Cholera is caused when a person becomes infected with the bacterium Vibrio cholerae. Symptoms of the disease include diarrhea, vomiting, and dehydration, which can lead to death. However, only five to ten percent of people infected with the bacteria will experience symptoms.
The bacteria are spread through ingestion of contaminated food or water, and the disease is very rarely spread from person to person. In this case, officials believe the disease was transmitted by an employee of the hotel where the wedding was taking place.
Practicing good hygiene helps prevent cholera. This includes drinking safe water, washing hands often with soap and clean water, using a latrine or toilet, and cooking food well. For this reason, Chinese health officials have asked restaurants in the area to stop serving cold dishes.

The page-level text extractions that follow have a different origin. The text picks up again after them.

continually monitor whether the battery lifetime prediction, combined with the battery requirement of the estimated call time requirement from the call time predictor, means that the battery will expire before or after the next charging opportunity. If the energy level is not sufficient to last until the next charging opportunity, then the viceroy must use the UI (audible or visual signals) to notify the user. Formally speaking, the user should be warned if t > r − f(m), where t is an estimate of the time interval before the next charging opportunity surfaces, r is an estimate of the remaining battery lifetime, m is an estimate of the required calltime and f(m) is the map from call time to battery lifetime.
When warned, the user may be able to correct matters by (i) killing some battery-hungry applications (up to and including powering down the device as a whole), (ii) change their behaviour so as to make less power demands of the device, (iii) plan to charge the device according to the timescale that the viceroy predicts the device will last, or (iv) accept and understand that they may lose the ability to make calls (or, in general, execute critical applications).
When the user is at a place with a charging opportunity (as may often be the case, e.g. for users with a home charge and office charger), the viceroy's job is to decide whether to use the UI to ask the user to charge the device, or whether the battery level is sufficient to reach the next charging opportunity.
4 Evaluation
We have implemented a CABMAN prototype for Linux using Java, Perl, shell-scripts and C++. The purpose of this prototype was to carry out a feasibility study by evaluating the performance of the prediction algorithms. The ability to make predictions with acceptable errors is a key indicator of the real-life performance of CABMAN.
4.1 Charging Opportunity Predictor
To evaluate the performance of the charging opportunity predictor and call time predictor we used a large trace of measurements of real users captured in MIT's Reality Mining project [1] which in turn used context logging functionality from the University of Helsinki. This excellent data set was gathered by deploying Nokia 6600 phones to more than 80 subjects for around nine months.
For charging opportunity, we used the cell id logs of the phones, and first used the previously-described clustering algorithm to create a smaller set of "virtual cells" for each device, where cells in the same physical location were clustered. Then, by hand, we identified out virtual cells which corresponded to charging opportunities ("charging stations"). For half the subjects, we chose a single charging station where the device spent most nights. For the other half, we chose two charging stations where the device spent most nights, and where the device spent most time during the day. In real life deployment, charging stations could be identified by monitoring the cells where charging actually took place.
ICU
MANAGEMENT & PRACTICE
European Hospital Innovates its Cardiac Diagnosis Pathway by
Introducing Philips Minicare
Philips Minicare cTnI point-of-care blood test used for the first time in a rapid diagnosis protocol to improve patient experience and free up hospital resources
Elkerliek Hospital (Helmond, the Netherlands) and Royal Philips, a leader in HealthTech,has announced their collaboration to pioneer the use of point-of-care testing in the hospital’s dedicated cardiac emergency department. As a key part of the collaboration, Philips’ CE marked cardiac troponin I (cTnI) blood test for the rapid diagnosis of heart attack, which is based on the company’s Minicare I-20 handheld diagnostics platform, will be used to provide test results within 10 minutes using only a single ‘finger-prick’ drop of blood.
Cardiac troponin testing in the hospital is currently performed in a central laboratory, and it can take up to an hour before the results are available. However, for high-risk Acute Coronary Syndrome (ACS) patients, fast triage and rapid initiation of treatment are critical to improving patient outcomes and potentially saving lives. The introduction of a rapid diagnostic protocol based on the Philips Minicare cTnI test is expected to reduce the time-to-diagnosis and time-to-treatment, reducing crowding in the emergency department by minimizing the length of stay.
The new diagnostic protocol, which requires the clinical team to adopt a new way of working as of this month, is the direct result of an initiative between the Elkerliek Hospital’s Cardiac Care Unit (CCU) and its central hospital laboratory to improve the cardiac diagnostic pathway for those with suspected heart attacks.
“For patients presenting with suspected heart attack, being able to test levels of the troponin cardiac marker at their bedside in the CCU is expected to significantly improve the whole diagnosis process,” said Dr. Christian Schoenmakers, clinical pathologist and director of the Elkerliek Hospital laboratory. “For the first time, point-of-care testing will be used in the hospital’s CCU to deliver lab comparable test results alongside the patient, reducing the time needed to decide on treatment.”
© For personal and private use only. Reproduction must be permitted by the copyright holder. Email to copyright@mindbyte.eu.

In addition, care providers have been told to monitor for cholera symptoms in their patients, and officials will continue to monitor food safety inspections and the water supply. Any restaurant employees who are experiencing vomiting or diarrhea are advised to leave work immediately and seek care.
There are two cholera vaccines: Dukarol (prequalified by the WHO and in use in over 60 countries) and ShanChol (awaiting prequalification). Dukarol is a two-dose vaccine, so there is a time lapse in between doses during which people could become infected. Because of this, the vaccine should not replace prevention methods. Further, the vaccine does not offer long-term protection.
The disease can be treated successfully with rehydration therapy, which restores the body’s lost salts and fluids, and antibiotics. One of the nine patients in the Hubei outbreak has recovered and been discharged from the hospital.